Continue the GitHub issue about a deadlock during Julia image generation from the point where it stops.

[Exercise passage Boundary: Start]

JuliaLang / julia

The Julia Programming Language
https://julialang.org/
MIT License
45.54k stars 5.47k forks source link

Deadlock during Julia image generation #54200

Open vchuravy opened 5 months ago

vchuravy commented 5 months ago

I recently observed a deadlock, that seems to occur when we attempt to JIT compile a function during the emission of Julia code.

LLVM.jl installs a error handler that roughly looks like this:

function handle_error(reason::Cstring)
    throw(LLVMException(unsafe_string(reason)))
end

function _install_handlers()
    handler = @cfunction(handle_error, Cvoid, (Cstring,))
    ccall((:LLVMInstallFatalErrorHandler, libllvm), Cvoid, (Ptr{Cvoid},), handler)
end

Using the profiler to get a backtrace:

cmd: /home/vchuravy/.julia/juliaup/julia-1.11.0-beta1+0.x64.linux.gnu/bin/julia 18641 running 2 of 2

signal (10): User defined signal 1
unknown function (ip: 0x7c1c1496f10e)
pthread_mutex_lock at /usr/lib/libc.so.6 (unknown line)

[Exercise passage Boundary: End]
[Dataset records Boundary: Start]

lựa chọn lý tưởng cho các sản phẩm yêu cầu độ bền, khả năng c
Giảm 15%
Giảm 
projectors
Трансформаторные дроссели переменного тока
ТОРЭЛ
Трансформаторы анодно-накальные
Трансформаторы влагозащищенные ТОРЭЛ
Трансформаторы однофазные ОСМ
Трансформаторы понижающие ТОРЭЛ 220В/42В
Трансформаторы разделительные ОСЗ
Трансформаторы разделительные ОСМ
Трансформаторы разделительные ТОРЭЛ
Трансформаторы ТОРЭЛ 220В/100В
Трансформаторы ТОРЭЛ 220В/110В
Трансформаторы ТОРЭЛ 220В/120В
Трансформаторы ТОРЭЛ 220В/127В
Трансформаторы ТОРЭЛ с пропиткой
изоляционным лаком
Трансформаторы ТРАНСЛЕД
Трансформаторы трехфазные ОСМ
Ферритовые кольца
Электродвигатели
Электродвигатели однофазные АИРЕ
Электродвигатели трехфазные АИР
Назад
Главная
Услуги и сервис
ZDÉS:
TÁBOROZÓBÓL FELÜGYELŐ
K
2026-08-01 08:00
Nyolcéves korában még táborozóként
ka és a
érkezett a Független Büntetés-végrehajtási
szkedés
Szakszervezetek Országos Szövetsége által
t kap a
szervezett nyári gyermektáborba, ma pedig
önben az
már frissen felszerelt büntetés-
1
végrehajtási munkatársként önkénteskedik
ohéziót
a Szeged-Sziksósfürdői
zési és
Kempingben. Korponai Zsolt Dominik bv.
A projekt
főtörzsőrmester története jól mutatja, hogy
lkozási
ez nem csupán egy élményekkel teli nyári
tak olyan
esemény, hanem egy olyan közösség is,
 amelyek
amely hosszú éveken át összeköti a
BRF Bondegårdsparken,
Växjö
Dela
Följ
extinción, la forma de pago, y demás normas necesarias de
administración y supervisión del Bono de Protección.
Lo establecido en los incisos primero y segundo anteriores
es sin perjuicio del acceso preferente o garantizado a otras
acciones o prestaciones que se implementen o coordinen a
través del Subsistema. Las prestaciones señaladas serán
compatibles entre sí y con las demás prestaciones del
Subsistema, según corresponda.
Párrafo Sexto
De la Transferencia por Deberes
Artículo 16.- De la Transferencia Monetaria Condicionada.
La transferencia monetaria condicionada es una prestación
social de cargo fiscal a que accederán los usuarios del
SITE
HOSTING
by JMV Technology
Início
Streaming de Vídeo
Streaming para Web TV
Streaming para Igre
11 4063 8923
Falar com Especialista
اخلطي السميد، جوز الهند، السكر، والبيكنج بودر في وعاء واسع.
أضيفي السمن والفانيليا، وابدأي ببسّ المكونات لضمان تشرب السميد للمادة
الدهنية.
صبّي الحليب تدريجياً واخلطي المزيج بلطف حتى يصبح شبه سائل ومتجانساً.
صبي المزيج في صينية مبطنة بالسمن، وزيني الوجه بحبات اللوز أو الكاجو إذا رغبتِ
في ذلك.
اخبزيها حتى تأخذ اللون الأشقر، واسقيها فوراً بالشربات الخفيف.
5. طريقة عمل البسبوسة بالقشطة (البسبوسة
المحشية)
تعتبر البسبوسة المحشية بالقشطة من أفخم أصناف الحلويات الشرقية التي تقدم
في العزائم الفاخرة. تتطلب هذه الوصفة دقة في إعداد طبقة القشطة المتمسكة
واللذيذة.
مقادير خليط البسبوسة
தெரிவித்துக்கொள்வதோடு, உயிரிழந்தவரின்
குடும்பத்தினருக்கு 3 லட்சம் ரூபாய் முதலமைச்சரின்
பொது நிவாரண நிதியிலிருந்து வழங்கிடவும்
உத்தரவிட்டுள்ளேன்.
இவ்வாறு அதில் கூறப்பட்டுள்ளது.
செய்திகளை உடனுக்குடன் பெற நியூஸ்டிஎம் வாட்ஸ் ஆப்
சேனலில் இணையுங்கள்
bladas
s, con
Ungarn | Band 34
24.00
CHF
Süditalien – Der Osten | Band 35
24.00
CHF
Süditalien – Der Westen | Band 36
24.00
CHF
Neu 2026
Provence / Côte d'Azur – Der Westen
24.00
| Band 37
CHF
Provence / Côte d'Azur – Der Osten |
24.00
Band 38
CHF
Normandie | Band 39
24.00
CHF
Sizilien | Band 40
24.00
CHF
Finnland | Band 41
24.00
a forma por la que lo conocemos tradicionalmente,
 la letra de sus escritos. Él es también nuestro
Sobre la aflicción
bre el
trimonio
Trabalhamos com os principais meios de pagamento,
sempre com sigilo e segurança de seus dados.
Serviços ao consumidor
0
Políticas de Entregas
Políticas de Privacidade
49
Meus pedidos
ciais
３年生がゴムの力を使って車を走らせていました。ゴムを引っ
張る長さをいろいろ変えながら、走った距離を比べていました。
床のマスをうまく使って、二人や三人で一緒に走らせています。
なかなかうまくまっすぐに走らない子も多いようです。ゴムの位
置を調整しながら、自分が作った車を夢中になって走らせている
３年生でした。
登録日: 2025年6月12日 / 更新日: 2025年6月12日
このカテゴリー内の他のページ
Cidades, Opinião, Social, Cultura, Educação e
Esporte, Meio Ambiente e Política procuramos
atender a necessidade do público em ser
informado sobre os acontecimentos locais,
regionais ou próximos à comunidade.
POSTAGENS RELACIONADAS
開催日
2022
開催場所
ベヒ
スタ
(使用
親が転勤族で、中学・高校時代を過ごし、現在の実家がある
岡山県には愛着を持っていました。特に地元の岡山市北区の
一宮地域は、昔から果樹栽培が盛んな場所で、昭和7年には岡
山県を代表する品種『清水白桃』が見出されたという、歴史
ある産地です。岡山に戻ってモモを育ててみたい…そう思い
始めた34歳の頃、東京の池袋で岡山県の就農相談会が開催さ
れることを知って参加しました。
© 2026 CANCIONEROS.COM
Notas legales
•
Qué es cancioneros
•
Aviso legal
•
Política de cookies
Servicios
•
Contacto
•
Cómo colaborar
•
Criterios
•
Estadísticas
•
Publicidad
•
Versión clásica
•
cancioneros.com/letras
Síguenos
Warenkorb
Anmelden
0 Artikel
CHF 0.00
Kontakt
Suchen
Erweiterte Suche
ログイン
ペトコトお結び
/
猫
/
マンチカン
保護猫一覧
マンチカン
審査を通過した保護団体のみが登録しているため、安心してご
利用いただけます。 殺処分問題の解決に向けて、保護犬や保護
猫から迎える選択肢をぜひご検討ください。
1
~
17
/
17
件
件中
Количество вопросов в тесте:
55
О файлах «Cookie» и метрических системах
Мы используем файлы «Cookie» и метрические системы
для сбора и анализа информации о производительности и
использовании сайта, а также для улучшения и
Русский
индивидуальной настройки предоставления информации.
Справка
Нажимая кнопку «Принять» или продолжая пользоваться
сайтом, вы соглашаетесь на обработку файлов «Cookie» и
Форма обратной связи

[Dataset records Boundary: End]

- **Task result**
__gthread_mutex_lock at /usr/local/x86_64-linux-gnu/include/c++/9.1.0/x86_64-linux-gnu/bits/gthr-default.h:749 [inlined]
__gthread_recursive_mutex_lock at /usr/local/x86_64-linux-gnu/include/c++/9.1.0/x86_64-linux-gnu/bits/gthr-default.h:811 [inlined]
lock at /usr/local/x86_64-linux-gnu/include/c++/9.1.0/mutex:106 [inlined]
lock at /usr/local/x86_64-linux-gnu/include/c++/9.1.0/bits/unique_lock.h:141 [inlined]
unique_lock at /usr/local/x86_64-linux-gnu/include/c++/9.1.0/bits/unique_lock.h:71 [inlined]
Lock at /cache/build/builder-amdci5-5/julialang/julia-release-1-dot-11/usr/include/llvm/ExecutionEngine/Orc/ThreadSafeModule.h:42 [inlined]
getLock at /cache/build/builder-amdci5-5/julialang/julia-release-1-dot-11/usr/include/llvm/ExecutionEngine/Orc/ThreadSafeModule.h:69
jl_codegen_params_t at /cache/build/builder-amdci5-5/julialang/julia-release-1-dot-11/src/jitlayers.h:258 [inlined]
_jl_compile_codeinst at /cache/build/builder-amdci5-5/julialang/julia-release-1-dot-11/src/jitlayers.cpp:213
jl_generate_fptr_impl at /cache/build/builder-amdci5-5/julialang/julia-release-1-dot-11/src/jitlayers.cpp:528
jl_compile_method_internal at /cache/build/builder-amdci5-5/julialang/julia-release-1-dot-11/src/gf.c:2534 [inlined]
jl_compile_method_internal at /cache/build/builder-amdci5-5/julialang/julia-release-1-dot-11/src/gf.c:2421
_jl_invoke at /cache/build/builder-amdci5-5/julialang/julia-release-1-dot-11/src/gf.c:2938 [inlined]
ijl_apply_generic at /cache/build/builder-amdci5-5/julialang/julia-release-1-dot-11/src/gf.c:3123
handle_error at /home/vchuravy/.julia/packages/LLVM/bzSzE/src/core/context.jl:168
jfptr_handle_error_5213 at /home/vchuravy/.julia/compiled/v1.11/LLVM/e8NBy_INkA2.so (unknown line)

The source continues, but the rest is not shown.